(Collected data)

═══

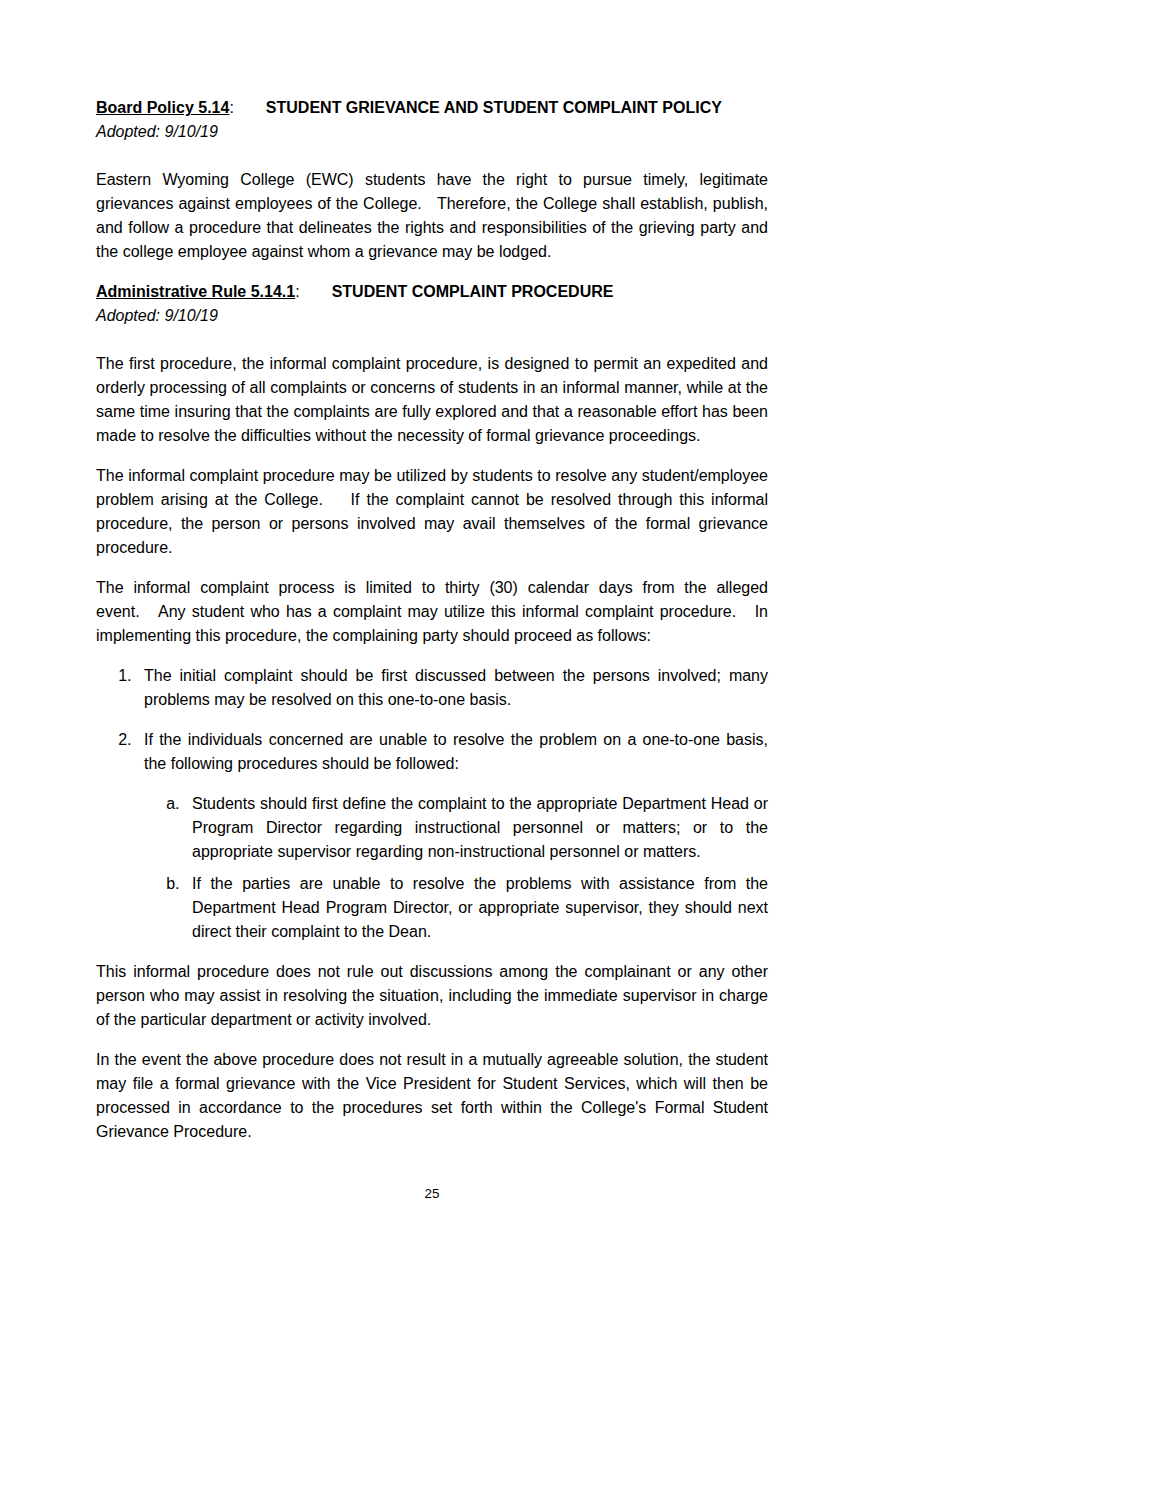Board Policy 5.14:STUDENT GRIEVANCE AND STUDENT COMPLAINT POLICY
Adopted: 9/10/19
Eastern Wyoming College (EWC) students have the right to pursue timely, legitimate grievances against employees of the College. Therefore, the College shall establish, publish, and follow a procedure that delineates the rights and responsibilities of the grieving party and the college employee against whom a grievance may be lodged.
Administrative Rule 5.14.1:STUDENT COMPLAINT PROCEDURE
Adopted: 9/10/19
The first procedure, the informal complaint procedure, is designed to permit an expedited and orderly processing of all complaints or concerns of students in an informal manner, while at the same time insuring that the complaints are fully explored and that a reasonable effort has been made to resolve the difficulties without the necessity of formal grievance proceedings.
The informal complaint procedure may be utilized by students to resolve any student/employee problem arising at the College. If the complaint cannot be resolved through this informal procedure, the person or persons involved may avail themselves of the formal grievance procedure.
The informal complaint process is limited to thirty (30) calendar days from the alleged event. Any student who has a complaint may utilize this informal complaint procedure. In implementing this procedure, the complaining party should proceed as follows:
The initial complaint should be first discussed between the persons involved; many problems may be resolved on this one-to-one basis.
If the individuals concerned are unable to resolve the problem on a one-to-one basis, the following procedures should be followed:
Students should first define the complaint to the appropriate Department Head or Program Director regarding instructional personnel or matters; or to the appropriate supervisor regarding non-instructional personnel or matters.
If the parties are unable to resolve the problems with assistance from the Department Head Program Director, or appropriate supervisor, they should next direct their complaint to the Dean.
This informal procedure does not rule out discussions among the complainant or any other person who may assist in resolving the situation, including the immediate supervisor in charge of the particular department or activity involved.
In the event the above procedure does not result in a mutually agreeable solution, the student may file a formal grievance with the Vice President for Student Services, which will then be processed in accordance to the procedures set forth within the College's Formal Student Grievance Procedure.
25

═══

Task statement = Only one thing is wanted here, an exact copy of the lines from the first line above through the line containing "The first procedure, the", minus any picture.

Response for this exercise =
Board Policy 5.14:STUDENT GRIEVANCE AND STUDENT COMPLAINT POLICY
Adopted: 9/10/19
Eastern Wyoming College (EWC) students have the right to pursue timely, legitimate grievances against employees of the College. Therefore, the College shall establish, publish, and follow a procedure that delineates the rights and responsibilities of the grieving party and the college employee against whom a grievance may be lodged.
Administrative Rule 5.14.1:STUDENT COMPLAINT PROCEDURE
Adopted: 9/10/19
The first procedure, the informal complaint procedure, is designed to permit an expedited and orderly processing of all complaints or concerns of students in an informal manner, while at the same time insuring that the complaints are fully explored and that a reasonable effort has been made to resolve the difficulties without the necessity of formal grievance proceedings.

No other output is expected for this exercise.